T(mu) = 312.35 +- 0.41 K
T(sigma) = 219.04 +- 17.84 K
[16]:
[(0.8877078177579152, 1.0785152946004155),
 (54.75807873647404, 10.026739798585906),
 (16.32772106740449, 1.43385330148231),
 (28.132986949338967, 8.525395451107745),
 (34.95911199352702, 4.434764508076646)]

The MD simulation does sample the correct full system kinetic energy, with both the mean and the variance within about a standard deviation of the true value. The internal temperature is, however, significantly too high (over 30 standard deviations above the expected value), while the temperature of the translational and rotational degrees of freedom are too low. Note that any deviation within about 2-3 standard deviations is usually considered as statistically insignificant.

[17]:
physical_validation.kinetic_energy.equipartition(data=simulation_data_sd, strict=False)
Equipartition: Testing group-wise kinetic energies (non-strict)
* total:
After equilibration, decorrelation and tail pruning, 70.67% (53 frames) of original Kinetic energy remain.
T(mu) = 297.72 +- 0.47 K
T(sigma) = 278.28 +- 26.70 K
* translational:
After equilibration, decorrelation and tail pruning, 53.33% (40 frames) of original Kinetic energy remain.
T(mu) = 298.32 +- 1.63 K
T(sigma) = 282.62 +- 34.53 K
* rotational and internal:
After equilibration, decorrelation and tail pruning, 74.67% (56 frames) of original Kinetic energy remain.
T(mu) = 297.67 +- 0.48 K
T(sigma) = 244.46 +- 25.16 K
* rotational:
After equilibration, decorrelation and tail pruning, 97.33% (73 frames) of original Kinetic energy remain.
T(mu) = 296.16 +- 1.14 K
T(sigma) = 245.29 +- 23.93 K
* internal:
After equilibration, decorrelation and tail pruning, 84.00% (63 frames) of original Kinetic energy remain.
T(mu) = 298.05 +- 0.56 K
T(sigma) = 269.77 +- 21.29 K
[17]:
[(0.9008763345265538, 0.7439987842383414),
 (0.10410349921537503, 0.4498521476007015),
 (0.9975145461349327, 2.1335398129869403),
 (1.7457884062564413, 2.2089826013916993),
 (0.17589254634896292, 1.3331699127717522)]
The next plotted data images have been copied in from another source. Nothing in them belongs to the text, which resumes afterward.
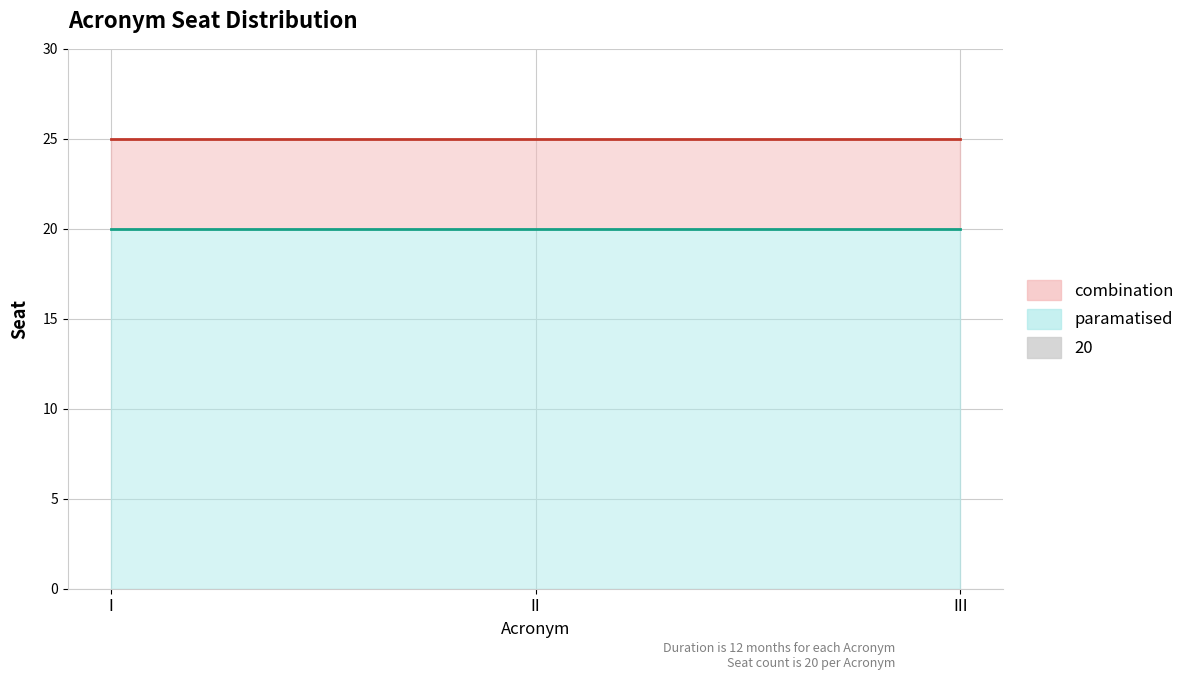

Which has a higher value, III or II?

III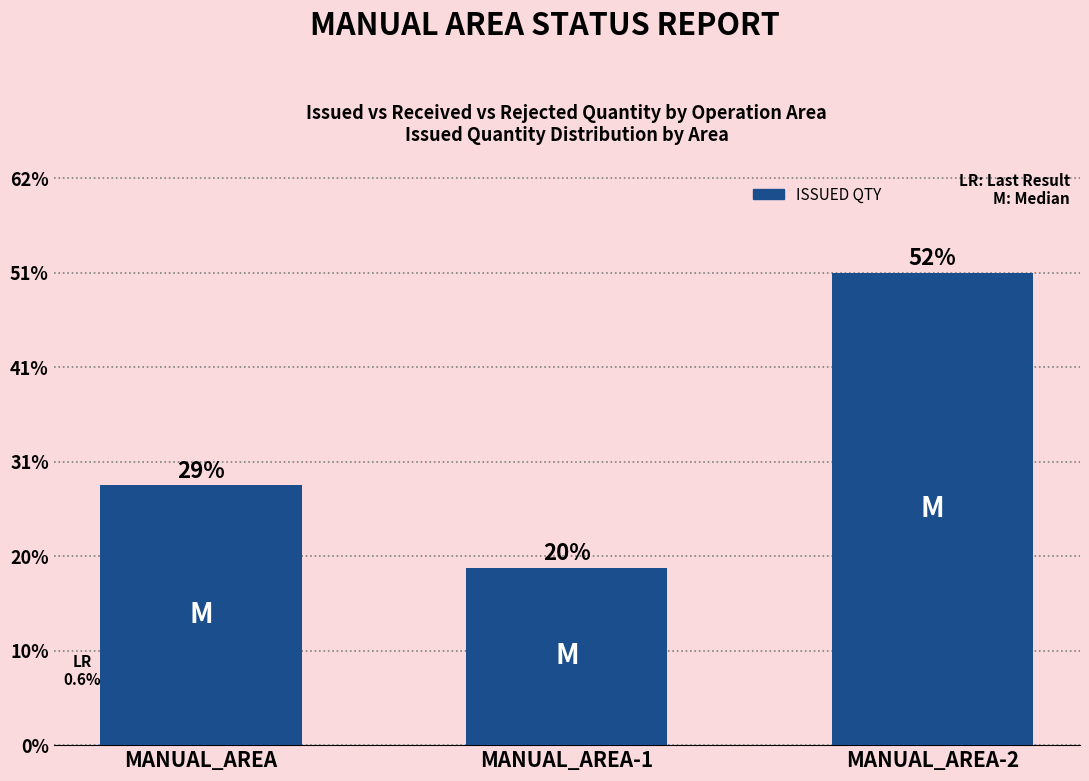

The chart shows a value of 20329 at MANUAL_AREA. True or false?

False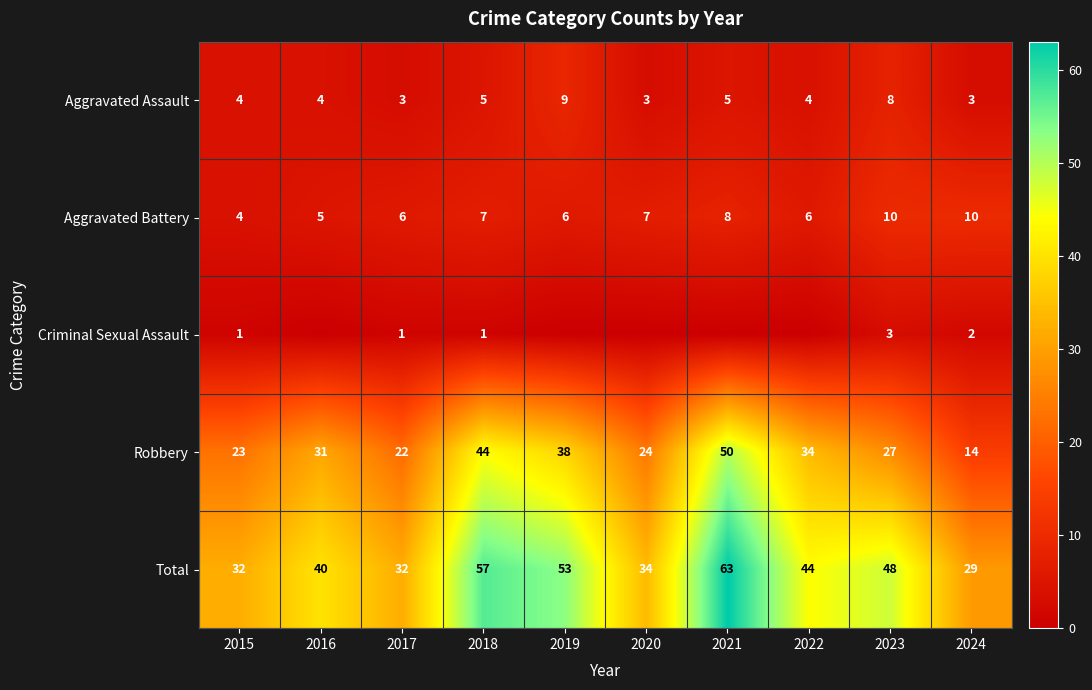

What is the difference between the maximum and minimum values in the Aggravated Assault series?

6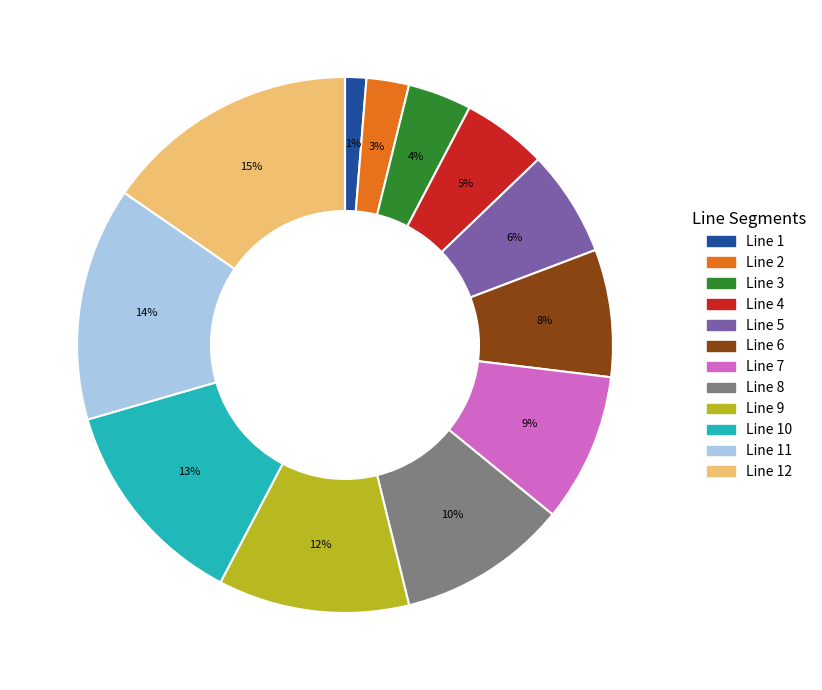

Is there any slice that represents more than half of the pie?

No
The SD simulation does, unlike the MD simulation, sample the right kinetic energy distribution for all degrees of freedom. Most crucially, it does sample the correct distribution for the internal degrees of freedom.

Since the molecules are in gas phase, i.e. non-interacting, all potential energy will come from intra-molecular interactions. Sampling the correct kinetic energy in the molecule-internal degree of freedom is hence key for a physically valid estimate of the potential energy. The MD simulation’s elevated internal temperature explains why its potential energy estimate was significantly larger than the SD estimate.